WHY DOES EVERYONE TALK ABOUT DRY NEEDLING?

By April 2, 2020 No Comments

HOW DOES IT WORK?

SHORT ANSWER

Myofascial dry needling (MDN) to put it simply, can replace 30-40 minutes of deep tissue massage on an area. It is an extremely effective way of reducing muscular tension and neuromuscular holding patterns that occur during a time of injury. It can be uncomfortable, but not as uncomfortable as what 30-40 minutes of deep tissue massage can be.

LONG ANSWER

The needle is placed on what is called a ‘trigger point’. A trigger point is an area of muscle that is hyper-irritable and some describe it as a small ‘micro cramp’ within the muscle. This just means you have some of the muscles fibers adhesed together. This microcramp causes local oxygen starvation to the near-by tissue, thus effecting it’s function.

The needle is placed intramuscularly into this spot. It will sever the ‘neuromuscular junction’, which will mean the fibers that are being told to contract will no longer be receiving this input from the neuron/nervous system. This will take the chemical stimulus away from the muscle which will encourage it to return to it’s normal length and stop contracting.

The muscles chemical balance will also be disturbed and calcium (which helps in muscle contraction) will be allowed to be absorbed back into the blood stream for diluted diffusion across the body. The lack of calcium in this area will mean that magnesium can flood in and coach the muscle to relax.

You may find that you get a ‘twitch response’ from the needling. This is a spinal reflex from our central nervous system. It signifies we are on an area that is hyper-irritable. Some believe that these spasmodic contractions allow for the chemical balance of the area to be positively disturbed and for homeostasis of the region to be encouraged.
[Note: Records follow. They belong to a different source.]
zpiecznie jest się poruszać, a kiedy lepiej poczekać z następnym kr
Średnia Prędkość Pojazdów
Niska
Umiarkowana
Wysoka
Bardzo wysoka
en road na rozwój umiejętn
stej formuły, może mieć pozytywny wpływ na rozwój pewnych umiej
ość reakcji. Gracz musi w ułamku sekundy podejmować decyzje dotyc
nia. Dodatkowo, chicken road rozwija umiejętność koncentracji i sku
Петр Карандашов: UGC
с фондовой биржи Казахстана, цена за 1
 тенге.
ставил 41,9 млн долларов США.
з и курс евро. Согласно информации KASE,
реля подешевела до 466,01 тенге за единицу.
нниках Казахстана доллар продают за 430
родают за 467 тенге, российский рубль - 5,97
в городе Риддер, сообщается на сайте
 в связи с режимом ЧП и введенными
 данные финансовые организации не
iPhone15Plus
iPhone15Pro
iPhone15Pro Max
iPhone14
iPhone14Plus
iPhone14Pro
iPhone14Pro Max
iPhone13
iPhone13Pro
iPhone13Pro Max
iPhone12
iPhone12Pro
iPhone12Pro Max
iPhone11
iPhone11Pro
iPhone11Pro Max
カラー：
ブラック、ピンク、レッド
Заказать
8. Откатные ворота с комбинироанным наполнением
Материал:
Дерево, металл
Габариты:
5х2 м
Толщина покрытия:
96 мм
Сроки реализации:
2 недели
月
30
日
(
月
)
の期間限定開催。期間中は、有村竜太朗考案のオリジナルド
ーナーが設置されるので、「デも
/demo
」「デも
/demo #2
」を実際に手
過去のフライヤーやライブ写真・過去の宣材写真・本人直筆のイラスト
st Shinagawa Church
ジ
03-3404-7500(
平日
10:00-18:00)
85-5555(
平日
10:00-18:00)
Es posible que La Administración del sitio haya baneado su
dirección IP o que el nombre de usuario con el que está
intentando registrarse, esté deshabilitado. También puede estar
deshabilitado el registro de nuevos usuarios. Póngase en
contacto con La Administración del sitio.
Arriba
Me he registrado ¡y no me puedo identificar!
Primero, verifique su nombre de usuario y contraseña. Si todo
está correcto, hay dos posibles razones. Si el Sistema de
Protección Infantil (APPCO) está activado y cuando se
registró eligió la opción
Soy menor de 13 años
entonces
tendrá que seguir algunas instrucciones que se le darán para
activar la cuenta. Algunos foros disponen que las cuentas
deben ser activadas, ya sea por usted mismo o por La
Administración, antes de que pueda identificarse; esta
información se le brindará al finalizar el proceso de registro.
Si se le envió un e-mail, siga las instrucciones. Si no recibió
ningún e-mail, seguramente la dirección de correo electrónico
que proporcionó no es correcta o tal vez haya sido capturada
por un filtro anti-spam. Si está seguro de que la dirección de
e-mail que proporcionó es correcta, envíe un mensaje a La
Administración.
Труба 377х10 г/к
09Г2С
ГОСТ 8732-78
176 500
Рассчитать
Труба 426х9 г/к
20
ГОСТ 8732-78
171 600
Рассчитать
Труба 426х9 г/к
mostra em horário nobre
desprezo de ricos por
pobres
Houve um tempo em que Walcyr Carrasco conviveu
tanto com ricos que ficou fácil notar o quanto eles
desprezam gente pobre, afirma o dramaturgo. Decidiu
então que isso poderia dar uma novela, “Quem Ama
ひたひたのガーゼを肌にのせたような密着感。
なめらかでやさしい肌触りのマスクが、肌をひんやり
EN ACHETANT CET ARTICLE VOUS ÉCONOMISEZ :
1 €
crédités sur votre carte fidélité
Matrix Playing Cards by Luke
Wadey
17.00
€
The needles also work to interrupt the pain signals from the area of discomfort. You can only receive one type of input neurally from an area of the body. Once the needles enter, they stop what previous pain signalling was occurring and replace it with the input that they cause. This break in pain signalling can sometimes work to ‘down-regulate’ the perception of pain and this can be enough to help the brain associate more positive feelings associated with the area. This can be particularly useful used over a period of time for conditions like chronic pain and dysfunction.
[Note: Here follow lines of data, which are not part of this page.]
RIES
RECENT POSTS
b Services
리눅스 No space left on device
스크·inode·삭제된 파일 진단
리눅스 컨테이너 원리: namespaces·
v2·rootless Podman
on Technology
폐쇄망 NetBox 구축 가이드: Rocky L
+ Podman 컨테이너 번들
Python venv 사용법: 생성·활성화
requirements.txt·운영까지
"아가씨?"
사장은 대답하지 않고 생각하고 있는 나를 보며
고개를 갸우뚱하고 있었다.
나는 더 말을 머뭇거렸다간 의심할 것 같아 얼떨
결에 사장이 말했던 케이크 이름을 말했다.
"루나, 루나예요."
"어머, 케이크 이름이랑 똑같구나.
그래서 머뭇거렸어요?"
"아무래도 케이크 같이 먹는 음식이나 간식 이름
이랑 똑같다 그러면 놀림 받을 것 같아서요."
In the days after the needling, a healthy inflammatory response will occur in the area. Consequentially this results in the recycling of damaged cells and removal of excessive wastes such as; hydrogen and calcium. The regeneration of the penetrated area of muscle will occur due to the increased cellular activity stimulated by the needles.

IN SUMMARY

The needles are your friends. They enter the muscle and do their best to reduce to pain. MDN is simple, quick and extremely effective. Soreness and tenderness is associated with MDN in the 2-3 days following the needling. After that, you can expect increased flexibility and a reduction of pain signalling in this area.